Bill Cosby was dealt a stunning setback and a legal major rebuke by a Pennsylvania state court judge this week. His lawyers filed court papers asking the judge to stop the newly renewed prosecution of three sexual assault charges filed against Mr. Cosby in Montgomery County, Pennsylvania. His argument was based in equity and basic estoppel contract law.
Twelve years ago the prosecutor from Montgomery County announced that he would not prosecute Bill Cosby on the charges. The allegations of sexual abuse in 2004 were and are the same Mr. Cosby is currently facing. Relying on the prosecutor’s statements that no prosecution would be undertaken, Mr. Cosby moved on with his life, responded to lawsuits in civil court, made statements in that lawsuit as required, and did nothing to preserve defenses, evidence, and witnesses which he could have used in this defense had he been prosecuted 12 years ago. Now, 12 years later, the recently elected prosecutor Mr. Kevin Steele announced that he was reopening the case. Mr. Steele in his campaign to get elected as the prosecutor in Montgomery County, Pennsylvania, featured his intent to prosecute Bill Cosby.
Mr. Cosby’s arguments which were grounded in contract and equity law did not resonate with Judge Steven O’Neil. Judge O’Neil denied Bill Cosby’s motion to stop the prosecution and gave the prosecutor a green light to proceed in the criminal courts. The incident in question arose in 2004. The allegations are that Mr. Cosby provided unidentified mood altering or intoxicating pills to a Temple University basketball employee, a female, and then allegedly penetrated her with his fingers. Mr. Cosby maintained then, and now, that the sexual contact was consensual, willing and voluntary on the part of both him and the purported victim.
The defense argues that former prosector, Bruce Castor, made an oral agreement not to prosecute Bill Cosby. In argument, Mr. Cosby’s attorney prominently displayed a newspaper press release by the then prosecutor clearly announcing his intention not to prosecute Mr. Cosby. The prosecutor, Mr. Castor, actually wrote the release himself in his capacity as district attorney.
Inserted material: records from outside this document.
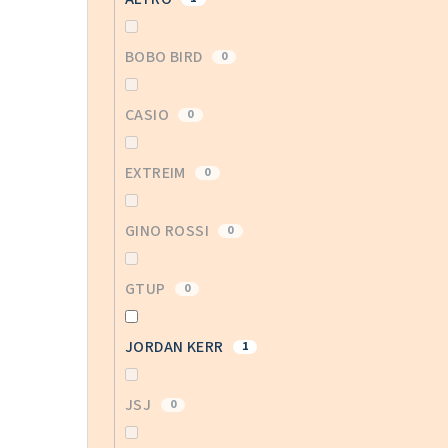
BOBO BIRD
0
CASIO
0
EXTREIM
0
GINO ROSSI
0
GTUP
0
JORDAN KERR
1
JSJ
0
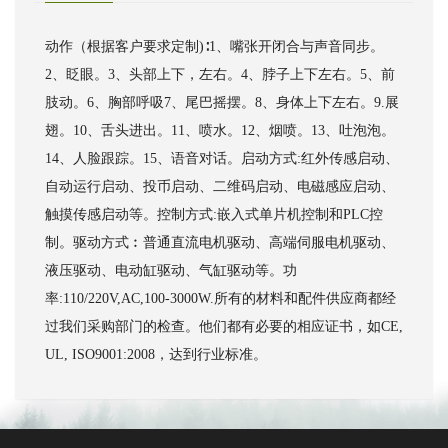
动作（根据客户要求定制)∶1、嘴张开闭合与声音同步。
2、眨眼。3、头部上下，左右。4、脖子上下左右。5、前
肢动。6、胸部呼吸7、尾巴摇摆。8、身体上下左右。9.展
翅。10、舌头进出。11、喷水。12、烟喷。13、吐泡泡。
14、人脸跟踪。15、语音对话。启动方式:红外传感启动、
自动运行启动、投币启动、二维码启动、电磁感应启动、
触摸传感启动等。控制方式:嵌入式单片机控制和PLC控
制。驱动方式︰普通直流电机驱动、高端伺服电机驱动、
液压驱动、电动缸驱动、气缸驱动等。功
率:110/220V,AC,100-3000W.所有的材料和配件供应商都经
过我们采购部门的检查。他们都有必要的相应证书，如CE,
UL, ISO9001:2008，达到行业标准。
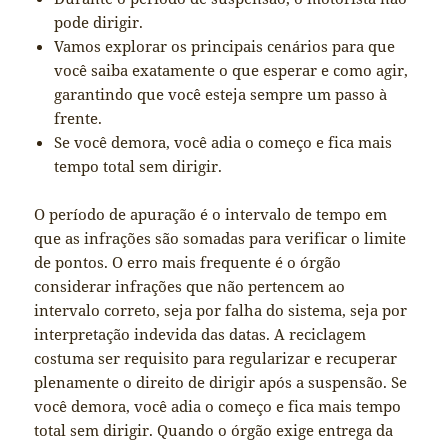
pode dirigir.
Vamos explorar os principais cenários para que
você saiba exatamente o que esperar e como agir,
garantindo que você esteja sempre um passo à
frente.
Se você demora, você adia o começo e fica mais
tempo total sem dirigir.
O período de apuração é o intervalo de tempo em
que as infrações são somadas para verificar o limite
de pontos. O erro mais frequente é o órgão
considerar infrações que não pertencem ao
intervalo correto, seja por falha do sistema, seja por
interpretação indevida das datas. A reciclagem
costuma ser requisito para regularizar e recuperar
plenamente o direito de dirigir após a suspensão. Se
você demora, você adia o começo e fica mais tempo
total sem dirigir. Quando o órgão exige entrega da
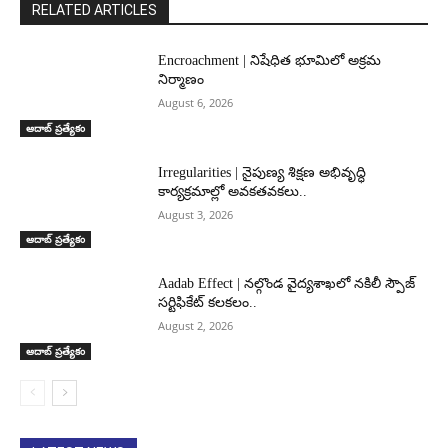
RELATED ARTICLES
Encroachment | నిషేధిత భూమిలో అక్రమ
నిర్మాణం
August 6, 2026
ఆదాబ్ ప్రత్యేకం
Irregularities | నైపుణ్య శిక్షణ అభివృద్ధి
కార్యక్రమాల్లో అవకతవకలు..
August 3, 2026
ఆదాబ్ ప్రత్యేకం
Aadab Effect | నల్గొండ వైద్యశాఖలో నకిలీ స్పౌజ్
సర్టిఫికేట్ కలకలం..
August 2, 2026
ఆదాబ్ ప్రత్యేకం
Legal observers believe that this situation and its current resolution are ripe for appeal. Prosecutorial discretion is a historically protected power and has been largely exempted from judicial review. The exceptions, where a court will intervene and bar or stop a prosecution, are for bad faith prosecutions and those which are motivated by malice or pursued for improper purposes. The politics of prosecution argument which is highlighted here, opens the door to arguments of abuse of discretion and improper motivation. The next step in the process of the now active prosecution, is a preliminary hearing. In this hearing, the state must put forward testimony and evidence to establish a pattern of such behaviors by Mr. Cosby, and to demonstrate a good faith fact based prosecution is being undertaken. The prosecutor must present competent evidence to prove the charges. This next step will be the focus of future reviews by this writer. There are significant implications and issues in play here. The focus is on whether a person who is accused in the public domain of a crime who relies on statements of a prosecutor can bar future prosecution. Where it ends is anyone’s guess but it certainly will make new law.